4.2.3. Investigation on the Damping Ratio

It is known that resonance will occur when the excitation frequency is equal to a particular inherent frequency [40]. For a catenary structure, the damping ratio of the system has the effect of reducing and restricting its sustained oscillation. This is why the observed wave gradually disappears as time goes on. The structure damping ratio is a complicated parameter related to material property, vibration frequency, and other factors, and is difficult to identify directly. In this work, the amplitude decay was used to estimate the damping ratio of the catenary testing line. Denoting the damping ratio as $\zeta$ and the amplitude of wave peak as $\phi$, $\zeta$ can be expressed as follows:

$$\zeta =\frac{1}{2\pi j}\ln \left(\frac{{\phi }_1}{{\phi }_2}\cdot \frac{{\phi }_2}{{\phi }_3}\cdot \cdot \cdot \frac{{\phi }_j}{{\phi }_{j+1}}\right)=\frac{1}{2\pi j}\ln \frac{{\phi }_1}{{\phi }_{1+j}},$$

(6)

Table 5. Damping ratio obtained from the identification results.

Observation Position	The Middle between Dropper 6 and Dropper 7
Excitation position	Dropper 10	Dropper 8	Dropper 5
Uplifted height	15 cm	15 cm	5 cm
Distance to excitation	18.6 m	9.5 m	7.5 m
Damping ratio	0.0125	0.0088	0.0073
Equivalent damping ratio	0.0095

gives the damping ratios calculated based on the detection results. Note that all of the damping ratios only correspond to the first frequency component in the signals, as shown in Figure 16. The damping ratios of catenary sections exhibited larger variation with the geometric structure, and also exhibited obvious differences with different measurement distances [22]. From Table 5, it is evident that larger damping ratios occur for larger distances, and the damping ratios change nonlinearly with the change of distances to the excitation position. This discrepancy is due to the fact that the energy of the travelling wave on the catenary will decay with the propagation distance, as well as the dropper number that the wave passed through. To obtain a unique damping ratio related to the first-order frequency, the equivalent value is calculated by considering the weights of observation-excitation distances. The damping ratio of 0.0095 is related to the frequency of 1.997 Hz.

5. Conclusions

This paper has proposed a non-contact measurement method using an object tracking strategy for catenary vibration detection. A set of photogrammetric devices were applied in a catenary vibration test in a field environment. The Siamese neural network was used to obtain the contact wire position from field measurement images. The results show that the proposed object tracking method developed in this paper performs well in contact wire vibration identification.

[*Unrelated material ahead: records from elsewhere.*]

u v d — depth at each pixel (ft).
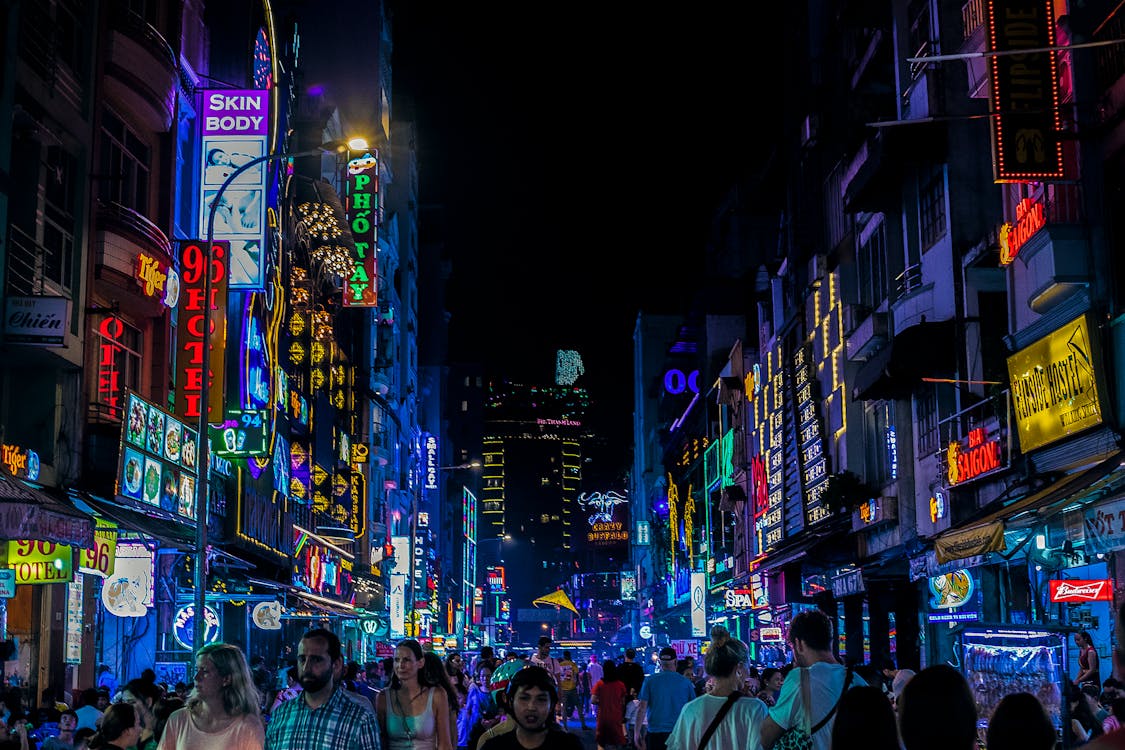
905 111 94.58
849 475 109.60
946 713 16.08
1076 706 42.06
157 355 98.89
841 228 126.41
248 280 108.17
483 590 559.79
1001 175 63.87
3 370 78.38
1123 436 61.98
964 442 83.76
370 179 189.78
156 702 43.91
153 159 98.94
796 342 145.79
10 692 57.77
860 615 123.24
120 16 89.20
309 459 154.92
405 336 307.99
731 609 199.52
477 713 67.15
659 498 349.41
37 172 76.38
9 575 66.28
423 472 333.83
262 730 26.94
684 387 330.95
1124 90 61.52
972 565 65.92
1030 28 64.18
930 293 91.15
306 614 131.85
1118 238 63.41
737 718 28.12
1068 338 65.92
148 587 81.15
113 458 83.35
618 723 68.39
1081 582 62.03
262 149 109.81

The vibration data obtained from the image identification results are consistent with the simulation results in both the time and frequency domains. The frequency analysis shows that the measurement data have a dominant frequency at around 1.997 Hz, which is the first natural frequency of the test line. In the time domain, the measurement signal is also consistent with the simulation result. In addition, the wave analysis results show that the unique damping ratio of the catenary testing line is determined to be 0.95% related to the frequency 1.997 Hz, which can be used to modify the numerical model and conduct further studies.

Furthermore, in view of the fact that the performance of the proposed method has been tested and validated in this paper, a newly designed field test is currently being conducted on a railway line in operation, in order to obtain the dynamic response of the catenary structure with trains passing.